→ **What you should do**
From the records below, transcribe exactly the lines that begin at the line with "middle tip: (993, 868)" and end at the line with "pinky mcp: (1195, 967)", both included.

→ **Material to process**
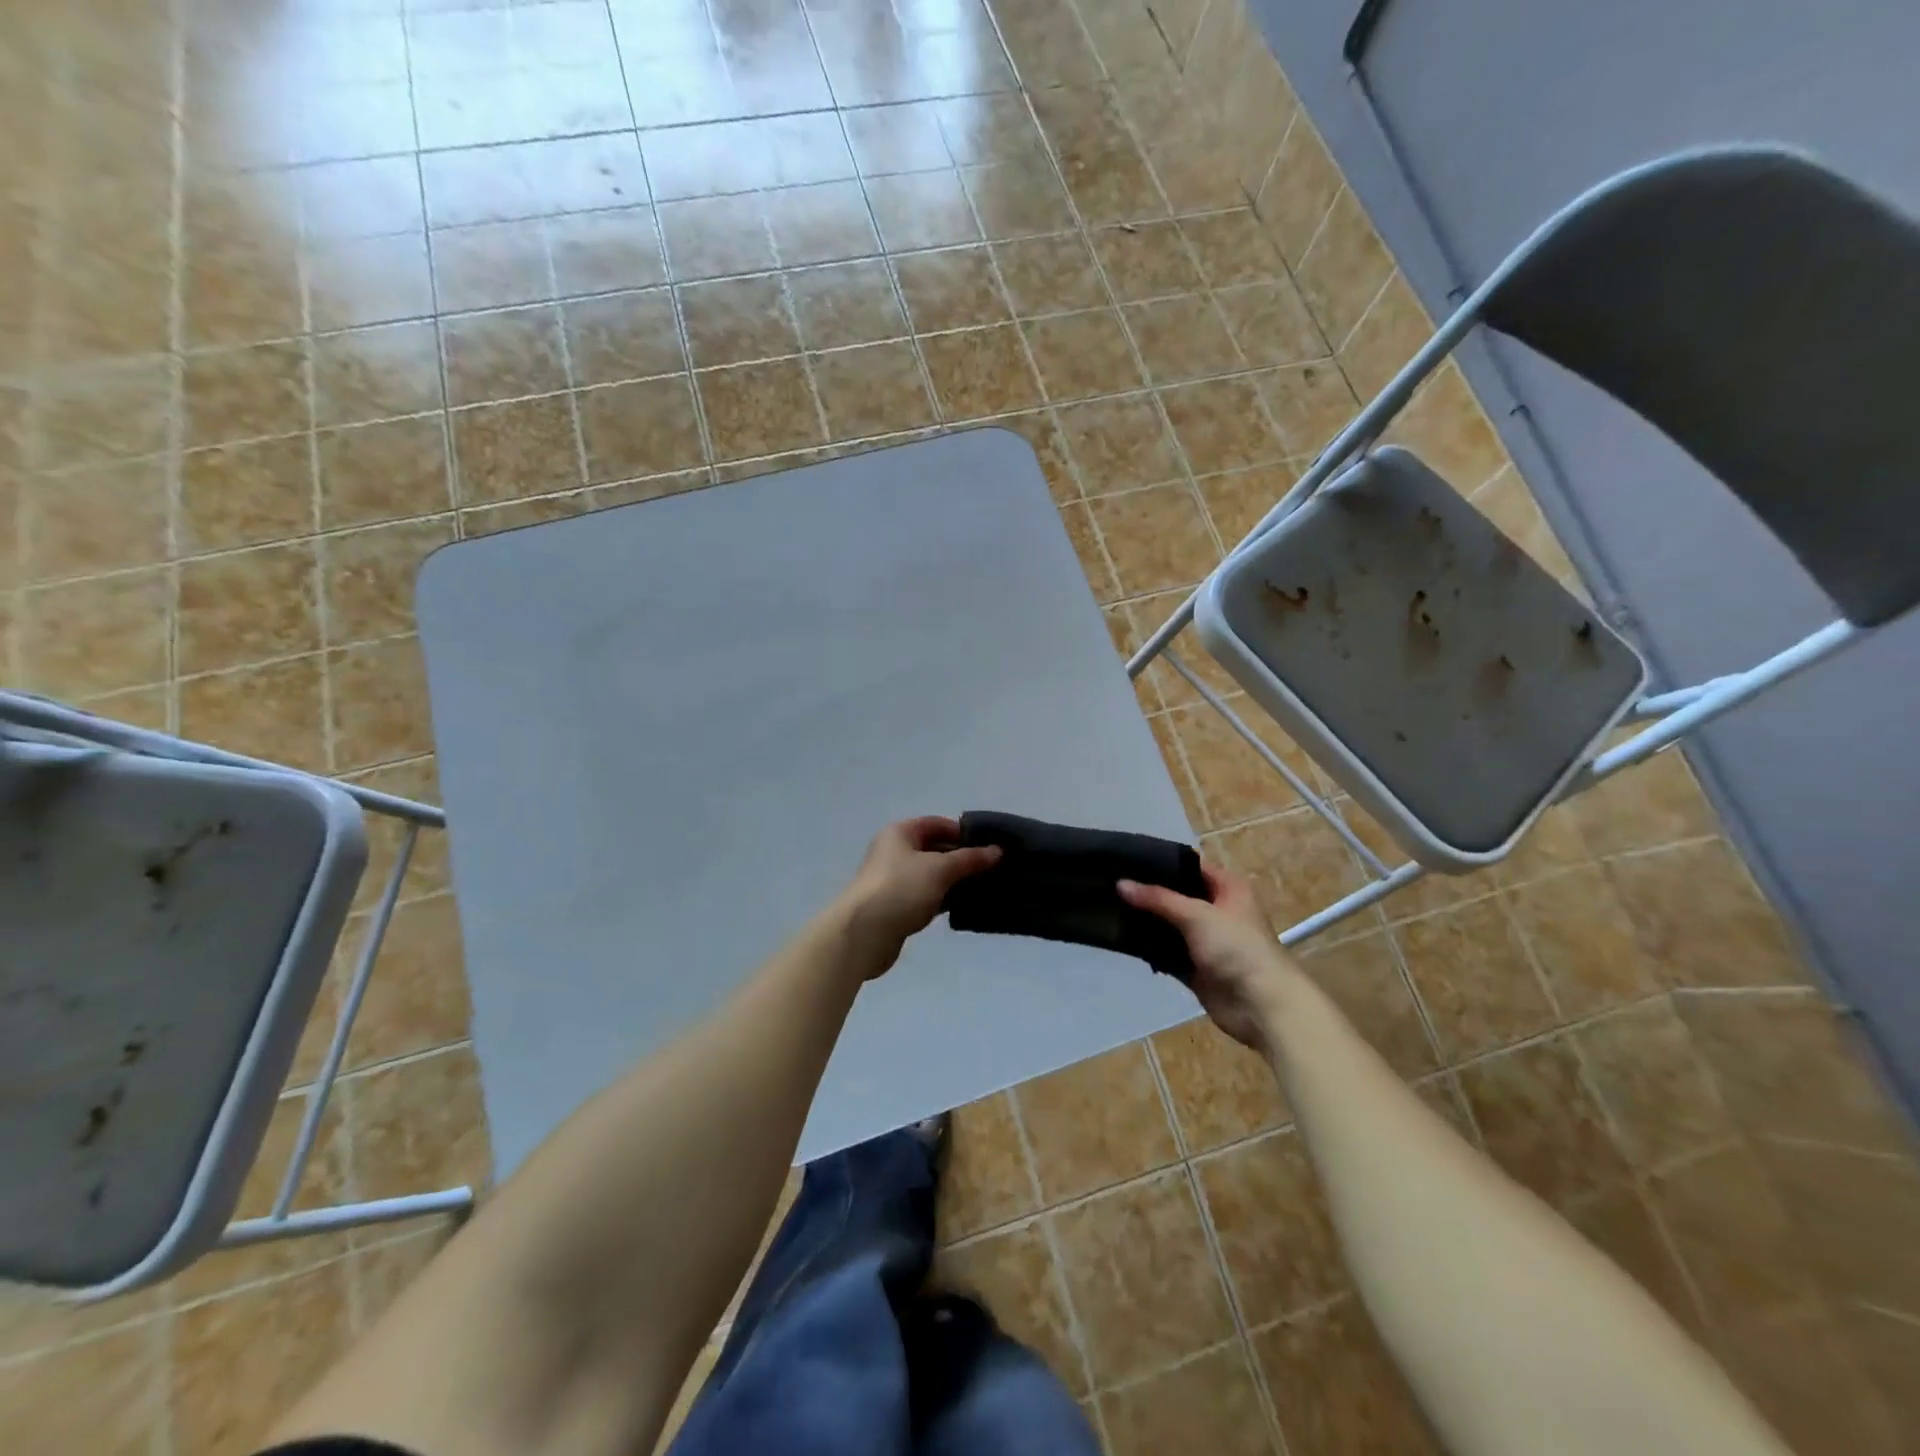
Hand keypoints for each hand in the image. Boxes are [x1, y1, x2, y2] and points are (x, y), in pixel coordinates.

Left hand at [834, 817, 1000, 977]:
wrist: (863, 934)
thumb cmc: (901, 889)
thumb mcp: (940, 869)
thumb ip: (970, 859)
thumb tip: (997, 850)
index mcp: (900, 833)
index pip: (936, 824)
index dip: (963, 832)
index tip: (989, 845)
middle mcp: (894, 852)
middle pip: (934, 849)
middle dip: (962, 858)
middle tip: (993, 868)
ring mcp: (894, 881)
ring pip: (932, 875)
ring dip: (955, 881)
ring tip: (986, 887)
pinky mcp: (896, 907)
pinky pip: (926, 897)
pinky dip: (944, 899)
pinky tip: (964, 907)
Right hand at [1119, 866, 1302, 1053]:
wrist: (1261, 1006)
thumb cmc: (1237, 948)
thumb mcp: (1197, 914)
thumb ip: (1157, 899)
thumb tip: (1120, 883)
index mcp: (1228, 888)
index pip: (1190, 866)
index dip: (1161, 863)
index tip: (1127, 859)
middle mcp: (1217, 910)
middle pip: (1177, 896)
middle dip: (1148, 893)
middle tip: (1110, 883)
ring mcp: (1205, 940)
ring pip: (1169, 925)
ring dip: (1146, 921)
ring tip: (1108, 907)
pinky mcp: (1195, 967)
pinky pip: (1166, 952)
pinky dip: (1149, 948)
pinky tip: (1121, 938)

→ **Result for this exercise**
middle tip: (993, 868)
ring mcp: (894, 881)
ring pip: (932, 875)
ring dip: (955, 881)
ring tip: (986, 887)
pinky mcp: (896, 907)
pinky pip: (926, 897)
pinky dip: (944, 899)
pinky tip: (964, 907)
Right hand at [1119, 866, 1302, 1053]:
wrist: (1261, 1006)
thumb cmc: (1237, 948)
thumb mcp: (1197, 914)
thumb ip: (1157, 899)
thumb tip: (1120, 883)
index mcp: (1228, 888)
index pip: (1190, 866)
index dip: (1161, 863)
index tip: (1127, 859)
middle mcp: (1217, 910)
middle pip: (1177, 896)
middle dip: (1148, 893)
middle tip: (1110, 883)
ring mcp: (1205, 940)
ring pip: (1169, 925)
ring dip: (1146, 921)
ring tip: (1108, 907)
pinky mcp: (1195, 967)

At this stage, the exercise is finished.